STOLEN VALOR: From Social Media to the Supreme Court

Fraud is fraud, whether you’re only trying to get more followers on Social Media (like Twitter), trying to get a free meal at a restaurant, or mandating government sub-prime loans based on no credit, lying is lying and is indicative of those who lack respect for others, and lack honor.

On December 20th 2006, President Bush signed The Stolen Valor Act, which outlaws “unauthorized personnel wearing, buying, selling, bartering, trading, or manufacturing any decoration or medal authorized by Congress for the United States Armed Forces, or any of the service medals or badges awarded to the members of such forces.” And in the eyes of Veterans, the law protecting valor proudly stood, that is until it reached the Supreme Court on June, 28, 2012.

The Stolen Valor Act sounds reasonable, especially considering the penalties for impersonating a federal employee. Yet on June 28, 2012; the U.S. Supreme Court struck down the Stolen Valor Act in a 6 to 3 decision stating it was unconstitutional, per the First Amendment–citing Free Speech.

So, the U.S. House of Representatives then passed a new version of the Stolen Valor Act by a vote of 410-3 on September 13th 2012.

Sponsoring the new bill is Rep.

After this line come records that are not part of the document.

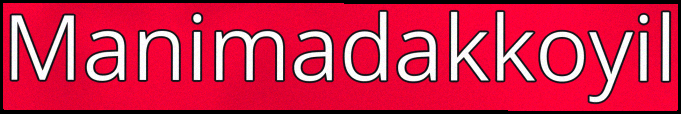
Manimadakkoyil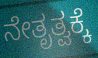
ನೇತೃತ್ವಕ್ಕೆ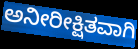
ಅನೀರೀಕ್ಷಿತವಾಗಿ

Joe Heck (R-Nevada). Unlike the earlier version of the bill, it is designed to avoid “constitutional issues by clearly defining that the objective of the law is to target and punish those who misrepresent the alleged service with the intent of profiting personally or financially.”

Heck said in a floor speech. A similar version of the bill is working its way through the Senate, but Harry Reid has yet to call for a vote. The Medal of Honor, Distinguished Service Cross, Navy Cross, Air Force Cross, Silver Star, Purple Heart and a Combat Action Ribbon are among the individual commendations encompassed in the law.

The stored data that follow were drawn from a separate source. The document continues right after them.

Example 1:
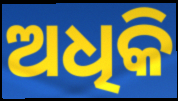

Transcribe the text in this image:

ଅଧିକି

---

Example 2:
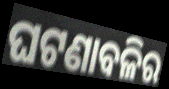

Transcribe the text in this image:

ଘଟଣାବଳିର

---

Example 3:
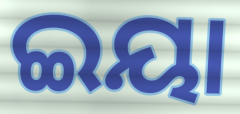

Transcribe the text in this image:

ଇୟା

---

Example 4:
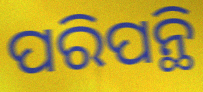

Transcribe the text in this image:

ପରିପନ୍ଥି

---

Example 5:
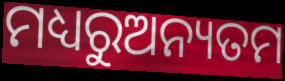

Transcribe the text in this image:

ମଧ୍ୟରୁଅନ୍ୟତମ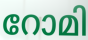
റോമിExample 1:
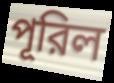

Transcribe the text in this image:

পূরিল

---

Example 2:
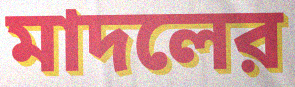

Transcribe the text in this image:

মাদলের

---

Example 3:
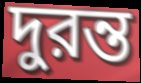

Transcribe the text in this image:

দুরন্ত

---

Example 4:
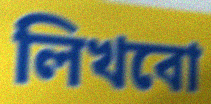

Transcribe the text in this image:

লিখবো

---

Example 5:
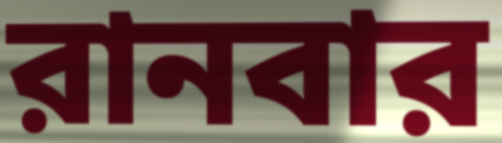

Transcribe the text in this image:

রানবারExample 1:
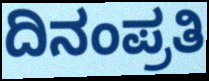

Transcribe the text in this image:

ದಿನಂಪ್ರತಿ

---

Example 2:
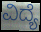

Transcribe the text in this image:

ವಿದ್ಯೆ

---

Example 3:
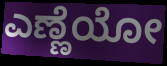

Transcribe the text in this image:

ಎಣ್ಣೆಯೋ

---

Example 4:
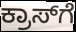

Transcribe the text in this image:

ಕ್ರಾಸ್‌ಗೆ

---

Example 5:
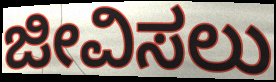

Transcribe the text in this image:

ಜೀವಿಸಲುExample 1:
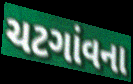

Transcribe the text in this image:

ચટગાંવના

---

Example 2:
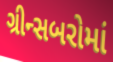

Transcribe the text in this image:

ગ્રીન્સબરોમાં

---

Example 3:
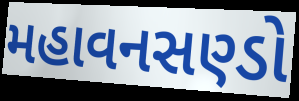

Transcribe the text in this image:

મહાવનસણ્ડો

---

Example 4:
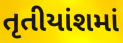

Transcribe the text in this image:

તૃતીયાંશમાં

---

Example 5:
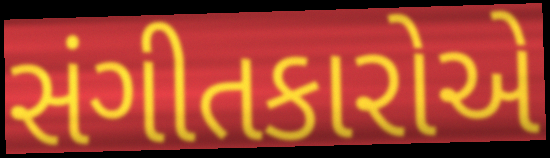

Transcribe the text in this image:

સંગીતકારોએ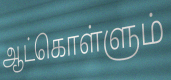
ஆட்கொள்ளும்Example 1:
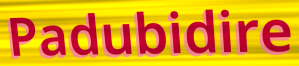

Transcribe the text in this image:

Padubidire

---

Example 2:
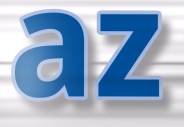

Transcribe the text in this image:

On a personal note, I don’t feel the law goes far enough.

I love the Constitution and everyone who has bled and died to defend her. I know what it’s like to have someone buy you a beer because you are in uniform. And I know, first hand, the sense of pride you feel to have earned that uniform.

The hard work it took to graduate from SCUBA school, earning the right to wear that emblem or receiving a Bronze Star in some far off land getting yourself and your team out of harms way. The price you pay is with sweat, with time spent away from loved ones, and with the pain in every part of your body—where your brain is screaming to stop, but your heart, pride & soul won’t let you.

It offends me like few things do, to know someone has so little integrity as to lie about things others have accomplished with their service to our country.  It ticks real Veterans off when non-military personnel wear a military uniform to garner praise, when in fact, they were never in the military.

Whether it is the outright lies about what you did or didn’t do, in places you did or didn’t serve, or the lies by omission to garner praise and accolades from unwitting patriots on social media sites, you are a fraud.

This brings me to those who have served.

If you were in administration, say that. If you were hurt on an obstacle, and discharged shortly after boot-camp never leaving stateside, say that. Don’t, however, allow people to think you were disabled during a period in which we are engaged in two wars, in such a manner other than what actually happened.

If the U.S. actually had all of the “SpecOps” people who claim it on twitter alone, we wouldn’t have any regular infantry, whatsoever. Should it be criminalized, perhaps not.  Publicly shamed?  In my opinion, absolutely.

Those of us who have “been there, done that” can tell the wheat from the chaff. We know who you are and yes, we know you’re a fraud.

**Update** – Outgoing Senator Jim Webb (D – VA) included an updated amendment to the Defense Authorization Bill on Monday night passing with a voice vote. This measure includes similar language as the initial Stolen Valor Act which was struck down by the Supeme Court with one key change. This amendment makes it a crime to lie about military service or honors received while obtaining “tangible benefit” in doing so.

This distinction is expected to sway the High Court in a way the initial Act did not. A similar, but not identical bill was passed in the House in September introduced by Rep. Joe Heck (R – NV)

The Webb amendment was not adopted in the House Appropriations Bill but is expected to be during conference.